[Data extracts]:
——

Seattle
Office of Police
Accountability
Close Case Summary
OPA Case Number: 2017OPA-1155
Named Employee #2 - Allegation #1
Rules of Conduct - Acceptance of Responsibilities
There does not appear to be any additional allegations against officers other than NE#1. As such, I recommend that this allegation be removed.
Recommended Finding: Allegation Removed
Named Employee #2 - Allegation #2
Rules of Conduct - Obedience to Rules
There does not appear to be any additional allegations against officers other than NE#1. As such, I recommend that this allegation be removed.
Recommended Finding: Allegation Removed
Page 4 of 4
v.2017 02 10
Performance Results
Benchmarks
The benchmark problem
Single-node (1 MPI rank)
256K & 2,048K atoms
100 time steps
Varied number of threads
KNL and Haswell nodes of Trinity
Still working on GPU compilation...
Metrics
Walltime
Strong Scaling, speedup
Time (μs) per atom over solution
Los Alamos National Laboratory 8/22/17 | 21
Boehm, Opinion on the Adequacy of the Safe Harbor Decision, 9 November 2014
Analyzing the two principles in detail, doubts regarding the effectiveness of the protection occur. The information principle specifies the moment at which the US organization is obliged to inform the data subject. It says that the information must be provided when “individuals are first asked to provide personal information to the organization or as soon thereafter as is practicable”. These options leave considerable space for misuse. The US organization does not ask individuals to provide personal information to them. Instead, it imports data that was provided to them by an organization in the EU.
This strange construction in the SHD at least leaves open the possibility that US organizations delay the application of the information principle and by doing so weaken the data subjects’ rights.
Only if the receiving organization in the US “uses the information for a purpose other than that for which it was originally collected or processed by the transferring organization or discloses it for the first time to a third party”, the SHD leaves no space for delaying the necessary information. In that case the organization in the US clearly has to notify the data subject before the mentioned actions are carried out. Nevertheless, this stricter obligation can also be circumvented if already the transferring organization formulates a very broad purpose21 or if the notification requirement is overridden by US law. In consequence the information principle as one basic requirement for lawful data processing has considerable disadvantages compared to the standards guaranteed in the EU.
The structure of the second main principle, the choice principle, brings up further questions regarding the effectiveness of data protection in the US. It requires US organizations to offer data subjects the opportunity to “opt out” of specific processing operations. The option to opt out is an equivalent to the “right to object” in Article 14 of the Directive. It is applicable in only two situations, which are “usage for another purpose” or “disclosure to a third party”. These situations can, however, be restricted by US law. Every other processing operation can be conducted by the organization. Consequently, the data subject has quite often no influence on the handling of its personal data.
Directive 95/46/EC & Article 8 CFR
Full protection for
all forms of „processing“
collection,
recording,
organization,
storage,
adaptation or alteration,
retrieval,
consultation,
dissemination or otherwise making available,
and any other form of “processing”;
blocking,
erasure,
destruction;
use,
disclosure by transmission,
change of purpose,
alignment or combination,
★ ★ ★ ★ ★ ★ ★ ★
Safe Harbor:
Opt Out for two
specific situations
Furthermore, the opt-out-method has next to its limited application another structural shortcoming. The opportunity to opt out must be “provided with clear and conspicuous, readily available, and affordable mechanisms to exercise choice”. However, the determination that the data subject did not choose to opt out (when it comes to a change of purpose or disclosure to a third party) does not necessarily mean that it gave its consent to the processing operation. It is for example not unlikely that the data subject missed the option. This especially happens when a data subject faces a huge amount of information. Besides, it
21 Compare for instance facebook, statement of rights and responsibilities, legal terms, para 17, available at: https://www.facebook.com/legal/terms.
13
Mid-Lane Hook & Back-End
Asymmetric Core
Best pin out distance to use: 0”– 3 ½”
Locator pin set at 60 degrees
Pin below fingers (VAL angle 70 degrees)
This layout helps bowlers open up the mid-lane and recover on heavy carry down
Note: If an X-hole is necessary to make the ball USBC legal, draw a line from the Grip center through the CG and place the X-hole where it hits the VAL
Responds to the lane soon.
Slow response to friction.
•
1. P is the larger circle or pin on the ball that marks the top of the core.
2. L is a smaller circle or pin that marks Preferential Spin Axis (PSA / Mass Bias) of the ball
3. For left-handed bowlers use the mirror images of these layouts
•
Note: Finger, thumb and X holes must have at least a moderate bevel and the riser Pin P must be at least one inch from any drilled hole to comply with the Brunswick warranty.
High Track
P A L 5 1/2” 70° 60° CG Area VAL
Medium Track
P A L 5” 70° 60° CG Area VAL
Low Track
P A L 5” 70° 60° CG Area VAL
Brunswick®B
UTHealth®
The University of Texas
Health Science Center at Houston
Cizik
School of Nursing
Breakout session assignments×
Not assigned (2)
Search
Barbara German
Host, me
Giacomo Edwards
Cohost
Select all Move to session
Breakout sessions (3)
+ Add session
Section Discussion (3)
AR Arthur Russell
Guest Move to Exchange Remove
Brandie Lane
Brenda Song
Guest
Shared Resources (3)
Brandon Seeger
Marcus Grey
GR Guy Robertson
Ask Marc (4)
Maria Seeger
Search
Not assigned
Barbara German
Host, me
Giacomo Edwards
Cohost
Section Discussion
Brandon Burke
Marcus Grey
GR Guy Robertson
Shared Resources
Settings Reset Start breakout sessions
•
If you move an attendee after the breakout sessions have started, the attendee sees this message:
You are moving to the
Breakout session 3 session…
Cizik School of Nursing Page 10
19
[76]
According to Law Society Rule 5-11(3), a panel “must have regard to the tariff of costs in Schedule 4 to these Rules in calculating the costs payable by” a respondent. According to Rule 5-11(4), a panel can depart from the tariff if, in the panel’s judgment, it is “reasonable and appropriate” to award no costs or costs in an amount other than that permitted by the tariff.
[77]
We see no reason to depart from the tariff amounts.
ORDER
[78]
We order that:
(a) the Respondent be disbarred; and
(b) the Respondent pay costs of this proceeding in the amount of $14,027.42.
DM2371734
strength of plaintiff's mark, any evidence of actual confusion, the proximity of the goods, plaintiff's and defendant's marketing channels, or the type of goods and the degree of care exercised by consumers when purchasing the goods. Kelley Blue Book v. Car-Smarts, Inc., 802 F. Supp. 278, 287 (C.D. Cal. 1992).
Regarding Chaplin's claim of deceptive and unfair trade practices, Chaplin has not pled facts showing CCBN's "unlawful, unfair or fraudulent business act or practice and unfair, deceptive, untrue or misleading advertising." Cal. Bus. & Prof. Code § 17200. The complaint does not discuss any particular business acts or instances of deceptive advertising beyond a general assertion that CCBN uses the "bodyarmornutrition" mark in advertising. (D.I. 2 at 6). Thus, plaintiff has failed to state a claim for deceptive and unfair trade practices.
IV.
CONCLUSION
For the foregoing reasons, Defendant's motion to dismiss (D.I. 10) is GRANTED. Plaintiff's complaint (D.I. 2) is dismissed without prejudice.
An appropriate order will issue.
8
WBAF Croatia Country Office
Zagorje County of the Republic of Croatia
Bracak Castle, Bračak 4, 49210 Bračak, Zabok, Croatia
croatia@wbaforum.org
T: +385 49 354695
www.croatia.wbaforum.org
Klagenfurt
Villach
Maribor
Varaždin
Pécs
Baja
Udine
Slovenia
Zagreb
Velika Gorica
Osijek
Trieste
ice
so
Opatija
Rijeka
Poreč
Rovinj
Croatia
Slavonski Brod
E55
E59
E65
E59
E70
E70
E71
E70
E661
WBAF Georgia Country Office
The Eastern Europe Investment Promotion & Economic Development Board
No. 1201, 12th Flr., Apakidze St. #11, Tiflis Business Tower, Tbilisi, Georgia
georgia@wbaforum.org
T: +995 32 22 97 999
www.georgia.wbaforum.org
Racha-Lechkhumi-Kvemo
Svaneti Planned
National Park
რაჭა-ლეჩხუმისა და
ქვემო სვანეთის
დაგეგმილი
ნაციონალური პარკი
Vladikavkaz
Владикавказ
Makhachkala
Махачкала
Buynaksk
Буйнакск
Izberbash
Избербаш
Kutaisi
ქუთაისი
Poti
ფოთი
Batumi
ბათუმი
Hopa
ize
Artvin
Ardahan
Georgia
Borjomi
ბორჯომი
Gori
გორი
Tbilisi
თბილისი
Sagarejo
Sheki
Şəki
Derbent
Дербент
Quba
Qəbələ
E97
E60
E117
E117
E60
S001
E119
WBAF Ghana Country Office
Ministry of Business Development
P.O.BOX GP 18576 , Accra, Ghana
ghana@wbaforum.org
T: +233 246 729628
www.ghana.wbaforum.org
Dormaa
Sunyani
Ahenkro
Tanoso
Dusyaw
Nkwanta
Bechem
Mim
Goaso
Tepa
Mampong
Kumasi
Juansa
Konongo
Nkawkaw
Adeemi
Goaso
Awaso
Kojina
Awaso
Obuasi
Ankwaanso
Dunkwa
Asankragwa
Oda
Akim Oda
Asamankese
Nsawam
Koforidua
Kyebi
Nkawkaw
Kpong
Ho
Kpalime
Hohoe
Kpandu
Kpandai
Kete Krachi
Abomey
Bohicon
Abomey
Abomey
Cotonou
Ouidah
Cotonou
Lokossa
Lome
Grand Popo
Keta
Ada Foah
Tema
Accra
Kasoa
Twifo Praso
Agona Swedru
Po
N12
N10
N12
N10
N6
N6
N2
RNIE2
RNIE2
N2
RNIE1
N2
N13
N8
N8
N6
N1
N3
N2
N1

——

[Task]: Say how many lines of the material hold the string "opportunity", giving the number alone.

[Response area]: 2